**Tasks for this exercise:**
1 > Using the text on enforced disappearances in Sri Lanka, decide whether each statement agrees with it: (a) the disappeared were mostly women; (b) mothers and wives are the main leaders of the struggle for truth and justice; (c) the ICJ report mentioned dates from July 2025. Answer each with yes or no and quote the deciding words.
2 > Return the part of the text on enforced disappearances in Sri Lanka starting at "The Impact on" and ending at "PTSD, and somatization.", copied word for word.

**Page extract:**
════════════════

The most recent report by the ICJ (July 2025) further
illustrated how these failings, in aggregate, reinforce the perception among
relatives and survivors that Sri Lanka’s
primary objective is managing international reputation-not achieving justice
for victims.
The Impact on Victims’ Families and Communities
Enduring Psychological, Social, and Economic Harms
For Tamil families, the effect of enforced disappearances is
not simply a matter of unresolved grief. The uncertainty surrounding the fate
of a loved one-what has become known as “ambiguous loss”-is uniquely corrosive,
creating ongoing psychological harm, preventing closure, and undermining
community cohesion2016.
Key manifestations:
·
Mental health struggles: chronic anxiety,
depression, PTSD, and somatization.
·
Persistent economic hardship, as the disappeared
were overwhelmingly male breadwinners, leaving women to fill precarious,
low-status jobs.
·
Loss of property: some families sell assets,
properties, or heirlooms to search for their loved ones.
·
Social stigma and isolation, including exclusion
from community events and suspicion from neighbors who fear association will
bring police scrutiny.
·
Religious and cultural trauma: inability to
perform appropriate funeral rites for the missing, which is critical in Tamil
and Sri Lankan religious tradition.
Gendered Impact and Activism
It is predominantly mothers and wives who lead the struggle
for truth and justice, organizing through collectives such as the Association
for the Relatives of Enforced Disappearances (ARED) and braving harassment,
surveillance, and sometimes violence. Many have died during the years of
protest-not from natural attrition but from the compounded stress and trauma
inflicted, without ever receiving an answer regarding the fate of their kin21.
Women activists and relatives often face not just
intimidation but explicit threats of sexual violence, compounded by the
militarized security environment in the North and East, and persistent efforts
by authorities to break up memorial events or sit-ins16.

════════════════

**Available data:**
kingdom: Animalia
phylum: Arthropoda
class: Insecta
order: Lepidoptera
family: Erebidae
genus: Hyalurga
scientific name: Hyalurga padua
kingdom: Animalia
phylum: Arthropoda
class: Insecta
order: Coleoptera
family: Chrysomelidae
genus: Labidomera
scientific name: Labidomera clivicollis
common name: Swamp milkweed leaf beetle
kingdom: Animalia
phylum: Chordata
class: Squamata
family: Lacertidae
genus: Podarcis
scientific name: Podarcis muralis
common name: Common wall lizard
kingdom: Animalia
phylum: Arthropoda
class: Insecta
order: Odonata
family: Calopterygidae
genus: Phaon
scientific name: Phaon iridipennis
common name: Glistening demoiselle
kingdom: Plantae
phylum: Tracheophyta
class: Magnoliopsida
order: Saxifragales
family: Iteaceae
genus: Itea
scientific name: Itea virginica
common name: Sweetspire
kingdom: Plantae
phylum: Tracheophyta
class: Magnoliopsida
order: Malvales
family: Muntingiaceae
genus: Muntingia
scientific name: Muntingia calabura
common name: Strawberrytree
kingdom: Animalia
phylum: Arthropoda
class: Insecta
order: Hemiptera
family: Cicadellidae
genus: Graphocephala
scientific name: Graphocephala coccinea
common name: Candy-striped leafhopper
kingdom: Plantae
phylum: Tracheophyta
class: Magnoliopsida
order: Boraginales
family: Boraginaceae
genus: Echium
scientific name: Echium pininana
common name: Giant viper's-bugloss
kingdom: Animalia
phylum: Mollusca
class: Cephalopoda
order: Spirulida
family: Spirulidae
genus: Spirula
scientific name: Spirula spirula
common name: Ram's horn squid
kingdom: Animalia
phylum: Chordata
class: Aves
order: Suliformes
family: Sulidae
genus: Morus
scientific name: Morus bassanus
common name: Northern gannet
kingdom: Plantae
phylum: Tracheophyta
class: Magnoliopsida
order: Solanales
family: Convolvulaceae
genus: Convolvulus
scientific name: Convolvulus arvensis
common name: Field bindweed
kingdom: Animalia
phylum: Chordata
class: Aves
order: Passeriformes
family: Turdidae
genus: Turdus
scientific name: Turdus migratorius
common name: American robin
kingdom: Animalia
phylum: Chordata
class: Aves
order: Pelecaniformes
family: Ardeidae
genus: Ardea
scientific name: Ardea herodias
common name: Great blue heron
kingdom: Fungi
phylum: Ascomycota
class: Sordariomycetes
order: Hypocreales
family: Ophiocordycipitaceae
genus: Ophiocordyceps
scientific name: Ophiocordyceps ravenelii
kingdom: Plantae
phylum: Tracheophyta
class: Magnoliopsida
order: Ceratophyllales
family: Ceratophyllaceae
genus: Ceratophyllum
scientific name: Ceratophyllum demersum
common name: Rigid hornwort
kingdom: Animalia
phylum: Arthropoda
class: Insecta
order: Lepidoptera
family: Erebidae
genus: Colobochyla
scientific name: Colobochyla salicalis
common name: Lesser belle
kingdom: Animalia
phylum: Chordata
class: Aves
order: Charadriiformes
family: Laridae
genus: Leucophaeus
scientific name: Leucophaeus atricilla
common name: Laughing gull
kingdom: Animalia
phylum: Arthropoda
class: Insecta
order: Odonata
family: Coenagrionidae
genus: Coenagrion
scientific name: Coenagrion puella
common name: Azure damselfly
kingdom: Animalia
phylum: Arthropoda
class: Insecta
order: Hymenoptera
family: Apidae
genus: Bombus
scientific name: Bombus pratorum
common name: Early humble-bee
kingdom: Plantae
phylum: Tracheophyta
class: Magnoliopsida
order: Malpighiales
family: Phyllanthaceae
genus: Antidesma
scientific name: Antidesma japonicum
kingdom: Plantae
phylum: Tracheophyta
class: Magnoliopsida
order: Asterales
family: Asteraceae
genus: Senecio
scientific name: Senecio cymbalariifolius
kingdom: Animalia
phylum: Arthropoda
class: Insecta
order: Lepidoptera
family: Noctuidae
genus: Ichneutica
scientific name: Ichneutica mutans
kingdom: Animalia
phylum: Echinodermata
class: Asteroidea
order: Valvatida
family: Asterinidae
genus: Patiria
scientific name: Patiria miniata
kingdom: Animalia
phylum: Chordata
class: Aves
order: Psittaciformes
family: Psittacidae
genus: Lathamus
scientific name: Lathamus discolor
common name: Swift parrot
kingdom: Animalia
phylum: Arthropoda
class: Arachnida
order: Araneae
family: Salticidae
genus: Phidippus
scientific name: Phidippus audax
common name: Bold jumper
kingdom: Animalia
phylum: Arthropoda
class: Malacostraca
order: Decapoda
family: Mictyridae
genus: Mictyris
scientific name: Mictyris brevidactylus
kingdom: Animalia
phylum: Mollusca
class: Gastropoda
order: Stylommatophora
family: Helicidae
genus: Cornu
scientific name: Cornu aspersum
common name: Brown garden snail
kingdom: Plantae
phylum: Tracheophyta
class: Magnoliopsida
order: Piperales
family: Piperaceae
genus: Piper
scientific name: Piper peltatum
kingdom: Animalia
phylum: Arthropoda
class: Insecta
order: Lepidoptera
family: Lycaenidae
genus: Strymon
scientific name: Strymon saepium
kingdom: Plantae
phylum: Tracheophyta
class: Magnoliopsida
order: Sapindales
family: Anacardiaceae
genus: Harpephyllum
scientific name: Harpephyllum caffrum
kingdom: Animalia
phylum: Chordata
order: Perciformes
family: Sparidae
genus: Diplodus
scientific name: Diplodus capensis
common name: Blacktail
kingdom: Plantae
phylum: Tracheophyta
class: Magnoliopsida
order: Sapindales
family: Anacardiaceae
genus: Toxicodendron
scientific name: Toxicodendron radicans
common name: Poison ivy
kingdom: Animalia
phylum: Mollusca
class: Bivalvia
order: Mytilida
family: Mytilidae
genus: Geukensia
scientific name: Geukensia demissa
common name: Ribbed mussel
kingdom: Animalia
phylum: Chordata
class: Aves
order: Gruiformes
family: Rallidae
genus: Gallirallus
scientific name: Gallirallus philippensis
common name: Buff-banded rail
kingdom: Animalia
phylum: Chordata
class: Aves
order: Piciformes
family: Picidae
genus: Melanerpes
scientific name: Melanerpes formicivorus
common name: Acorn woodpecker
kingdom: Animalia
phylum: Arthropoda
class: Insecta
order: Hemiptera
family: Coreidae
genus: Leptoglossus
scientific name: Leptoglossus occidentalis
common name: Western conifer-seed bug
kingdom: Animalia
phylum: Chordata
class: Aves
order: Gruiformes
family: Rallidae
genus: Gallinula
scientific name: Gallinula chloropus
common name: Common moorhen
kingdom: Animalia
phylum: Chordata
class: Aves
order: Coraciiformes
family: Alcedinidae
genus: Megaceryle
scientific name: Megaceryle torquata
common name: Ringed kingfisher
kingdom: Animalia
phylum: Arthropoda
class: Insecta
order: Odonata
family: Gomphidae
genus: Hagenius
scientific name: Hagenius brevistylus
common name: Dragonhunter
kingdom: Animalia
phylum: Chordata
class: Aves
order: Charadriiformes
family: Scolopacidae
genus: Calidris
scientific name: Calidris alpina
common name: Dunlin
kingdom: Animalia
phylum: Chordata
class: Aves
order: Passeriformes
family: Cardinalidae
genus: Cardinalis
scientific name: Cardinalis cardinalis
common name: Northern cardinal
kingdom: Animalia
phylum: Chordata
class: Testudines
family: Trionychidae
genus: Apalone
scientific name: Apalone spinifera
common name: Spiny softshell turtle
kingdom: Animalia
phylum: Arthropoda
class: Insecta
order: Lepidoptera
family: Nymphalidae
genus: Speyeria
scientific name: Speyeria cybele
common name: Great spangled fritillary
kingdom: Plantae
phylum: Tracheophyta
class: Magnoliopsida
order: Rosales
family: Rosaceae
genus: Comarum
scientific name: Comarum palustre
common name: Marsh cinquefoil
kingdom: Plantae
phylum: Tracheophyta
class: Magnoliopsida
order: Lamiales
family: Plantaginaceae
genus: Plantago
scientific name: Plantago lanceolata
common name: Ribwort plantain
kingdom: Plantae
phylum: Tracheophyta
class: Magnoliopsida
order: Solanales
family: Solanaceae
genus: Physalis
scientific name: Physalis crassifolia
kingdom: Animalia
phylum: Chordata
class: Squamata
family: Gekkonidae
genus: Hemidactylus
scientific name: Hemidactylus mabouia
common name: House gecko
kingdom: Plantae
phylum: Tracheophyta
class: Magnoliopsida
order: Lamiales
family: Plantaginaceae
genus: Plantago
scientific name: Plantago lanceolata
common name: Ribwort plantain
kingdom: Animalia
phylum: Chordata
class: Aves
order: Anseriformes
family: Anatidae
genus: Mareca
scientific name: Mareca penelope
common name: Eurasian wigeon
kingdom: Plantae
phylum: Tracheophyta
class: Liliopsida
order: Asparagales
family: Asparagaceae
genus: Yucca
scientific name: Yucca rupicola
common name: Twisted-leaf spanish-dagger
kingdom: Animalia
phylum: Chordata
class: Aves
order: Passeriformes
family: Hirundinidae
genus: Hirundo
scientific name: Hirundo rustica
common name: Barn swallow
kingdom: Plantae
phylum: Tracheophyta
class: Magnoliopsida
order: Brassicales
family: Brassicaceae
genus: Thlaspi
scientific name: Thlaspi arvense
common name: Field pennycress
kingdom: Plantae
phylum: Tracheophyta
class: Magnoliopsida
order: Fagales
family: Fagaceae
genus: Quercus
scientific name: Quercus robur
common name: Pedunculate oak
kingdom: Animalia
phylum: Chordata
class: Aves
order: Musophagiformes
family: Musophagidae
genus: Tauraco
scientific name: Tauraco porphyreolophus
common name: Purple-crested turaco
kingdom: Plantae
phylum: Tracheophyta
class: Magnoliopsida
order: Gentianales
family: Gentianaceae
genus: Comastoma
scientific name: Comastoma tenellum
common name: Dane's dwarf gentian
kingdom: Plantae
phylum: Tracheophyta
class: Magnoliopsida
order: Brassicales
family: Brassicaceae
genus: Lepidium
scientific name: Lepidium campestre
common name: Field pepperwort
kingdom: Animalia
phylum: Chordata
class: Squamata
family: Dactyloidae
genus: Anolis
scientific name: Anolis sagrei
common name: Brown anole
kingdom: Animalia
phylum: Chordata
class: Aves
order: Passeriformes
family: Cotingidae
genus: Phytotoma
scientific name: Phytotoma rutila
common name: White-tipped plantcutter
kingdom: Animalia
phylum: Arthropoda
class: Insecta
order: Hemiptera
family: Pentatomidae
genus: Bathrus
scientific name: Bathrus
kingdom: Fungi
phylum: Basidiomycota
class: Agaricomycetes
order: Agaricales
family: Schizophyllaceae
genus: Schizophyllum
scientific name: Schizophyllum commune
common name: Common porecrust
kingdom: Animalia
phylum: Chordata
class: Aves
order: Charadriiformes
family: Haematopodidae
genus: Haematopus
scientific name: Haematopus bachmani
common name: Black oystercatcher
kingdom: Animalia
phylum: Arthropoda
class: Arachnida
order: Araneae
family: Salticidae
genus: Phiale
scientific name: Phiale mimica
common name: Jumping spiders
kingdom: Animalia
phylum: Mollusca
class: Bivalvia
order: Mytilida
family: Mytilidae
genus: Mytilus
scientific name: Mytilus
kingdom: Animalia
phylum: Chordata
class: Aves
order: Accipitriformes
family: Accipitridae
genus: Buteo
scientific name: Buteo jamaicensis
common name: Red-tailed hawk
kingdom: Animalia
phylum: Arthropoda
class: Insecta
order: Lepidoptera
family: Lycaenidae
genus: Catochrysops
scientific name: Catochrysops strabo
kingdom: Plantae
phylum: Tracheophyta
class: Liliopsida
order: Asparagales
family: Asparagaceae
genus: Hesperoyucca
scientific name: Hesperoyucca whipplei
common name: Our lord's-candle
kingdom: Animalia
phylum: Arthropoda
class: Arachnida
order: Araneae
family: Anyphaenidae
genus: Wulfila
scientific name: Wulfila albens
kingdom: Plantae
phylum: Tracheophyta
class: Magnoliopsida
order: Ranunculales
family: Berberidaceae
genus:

════════════════

**Answers by item:**
1 >
(a) No: "the disappeared were overwhelmingly male breadwinners"
(b) Yes: "It is predominantly mothers and wives who lead the struggle for truth and justice"
(c) Yes: "The most recent report by the ICJ (July 2025)"

2 >
The Impact on Victims’ Families and Communities
Enduring Psychological, Social, and Economic Harms
For Tamil families, the effect of enforced disappearances is
not simply a matter of unresolved grief. The uncertainty surrounding the fate
of a loved one-what has become known as “ambiguous loss”-is uniquely corrosive,
creating ongoing psychological harm, preventing closure, and undermining
community cohesion2016.
Key manifestations:
·
Mental health struggles: chronic anxiety,
depression, PTSD, and somatization.